По законам канонической методологии мы, конечно, акцентируем внимание на том, что в основе системной целостности мировой экономики лежат процессы интернационализации стоимостных отношений, денег и ценообразования, формирования "средней единицы труда всего мира" (К. Маркс). Однако творческий труд как основа постиндустриальной экономики не может быть унифицированным; он не поддается стандартизации. Не поддаются унификации и постматериальные потребности. Мировые цены — в настоящее время это по большей части цены на топливно-энергетические и сырьевые ресурсы. Что касается рынка потребительских товаров, то здесь все большую доминанту приобретает процесс индивидуализации механизмов ценообразования.
С отрицанием в начале 70-х годов прошлого века золото-дивизного стандарта единое интернациональное начало стала утрачивать и мировая денежная система. Идея символического ядра этой системы — создание СДР (международной расчетной денежной единицы МВФ) оказалась практически неосуществимой, а доллар в роли мировых денег в новых условиях все в большей мере демонстрирует свою функциональную несостоятельность. В результате МВФ вынужден оценивать экономические результаты разных стран, в том числе и трансакционные процессы, не только в масштабах текущих курсовых определений, но и по паритету покупательной способности (ППС) национальных валют. А это далеко не однозначные величины. По расчетам МВФ, в 2008 г. ВВП Украины в текущих ценах составлял 106,1 млрд. дол., а по ППС — 356,2 млрд. Разница почти 3,4 раза. Каким оценкам мы должны отдавать предпочтение? Ответа нет. Системная целостность мировой экономики девальвируется и на этой основе.

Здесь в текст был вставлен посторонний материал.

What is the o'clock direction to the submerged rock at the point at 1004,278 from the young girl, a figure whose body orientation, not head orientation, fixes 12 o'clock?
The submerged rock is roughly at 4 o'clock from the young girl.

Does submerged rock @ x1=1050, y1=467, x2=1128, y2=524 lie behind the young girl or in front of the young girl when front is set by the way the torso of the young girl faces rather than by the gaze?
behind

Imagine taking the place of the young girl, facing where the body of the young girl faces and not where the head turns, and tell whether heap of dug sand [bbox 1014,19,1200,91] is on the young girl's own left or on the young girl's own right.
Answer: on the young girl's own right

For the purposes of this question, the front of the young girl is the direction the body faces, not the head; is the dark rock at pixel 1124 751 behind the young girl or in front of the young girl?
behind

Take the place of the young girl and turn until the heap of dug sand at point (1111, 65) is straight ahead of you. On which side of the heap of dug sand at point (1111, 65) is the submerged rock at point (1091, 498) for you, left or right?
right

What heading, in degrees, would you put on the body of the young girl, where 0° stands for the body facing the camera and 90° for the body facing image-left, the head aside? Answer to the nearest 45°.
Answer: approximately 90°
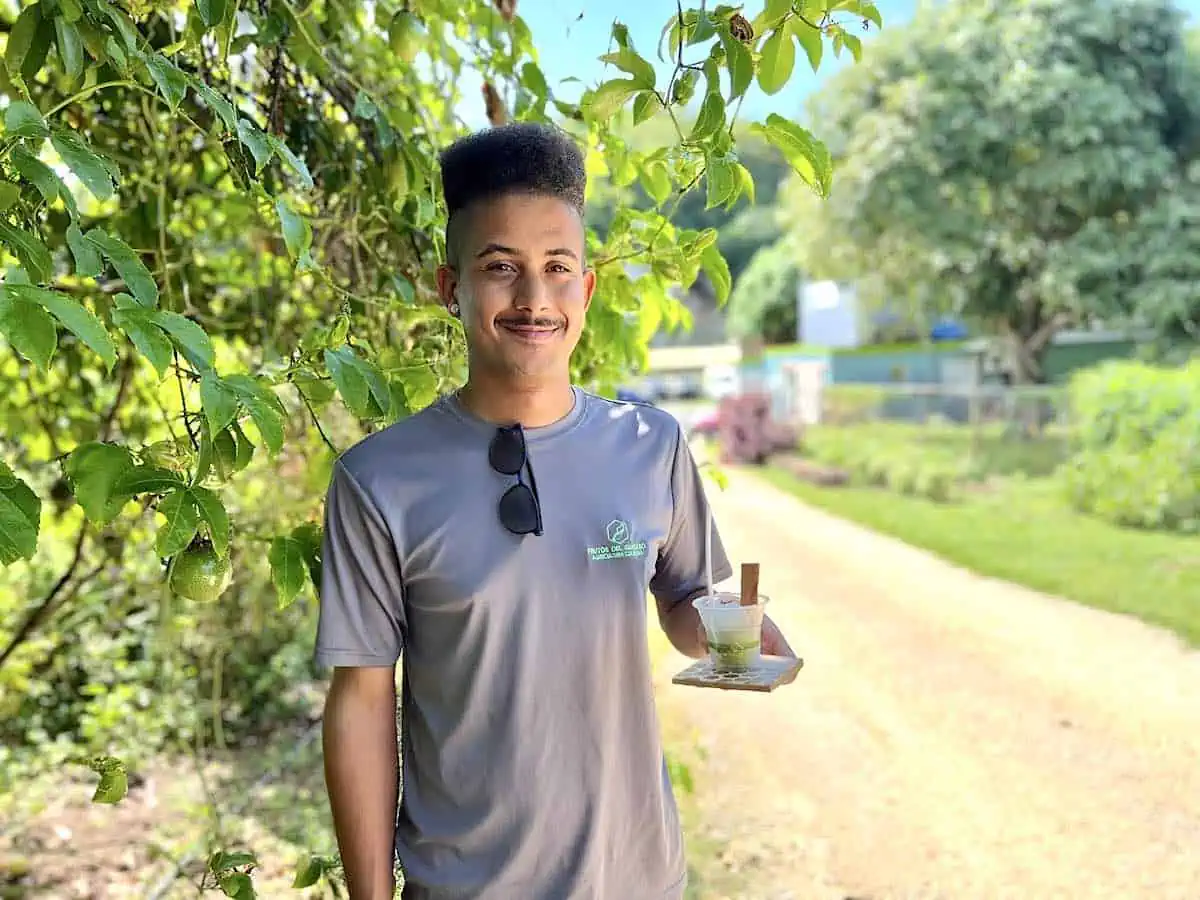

Официальные резервные активы всех стран мира на начало 2009 г. составили 4,8 трлн. дол. Всего за четыре последних года они удвоились, а по сравнению с серединой 90-х годов — утроились. Зачем столь огромные сбережения — ведь это, по сути, мертвый капитал, который составляет около 8% мирового ВВП? А все довольно просто: резервы — это антикризисный ресурс; в моем понимании, это и своеобразный индикатор недоверия к рынку. Страны ежегодно откладывают в резервы миллиарды долларов, чтобы защитить себя от превратностей рынка. Показательно, что после Китая второе место по масштабам резервов занимает страна с классическим рынком — Япония. В ряду первых и Индонезия. Во время мирового финансового кризиса 1997—1998 гг. биржевой индекс в Индонезии за одну ночь упал почти на 70%. Накапливаемые резервы должны упредить повторение подобного. Но в этом ли суть проблемы..? Это не риторический вопрос. В Украине ведь тоже на начало 2009 г. резервы (этот неприкосновенный запас) составляли 32,5 млрд. дол., или почти 25% ВВП. Помогут ли они нам в случае "рыночной непогоды"?
Находясь в плену сугубо индустриальной логики, мы начали применять для определения процессов символизации экономических отношений понятие "виртуальность". Мы говорим о виртуальных ценах, виртуальной собственности, виртуальной организации труда и т. д. как о деформированных по своей сути процессах, превращении со знаком "минус", не учитывая при этом, что постиндустриальная экономика в значительной своей части — это экономика символов, экономика, в которой человек взаимодействует не с вещами (материальным миром), а со знаками, цифрами, информацией, брендами, рекламой и т. д.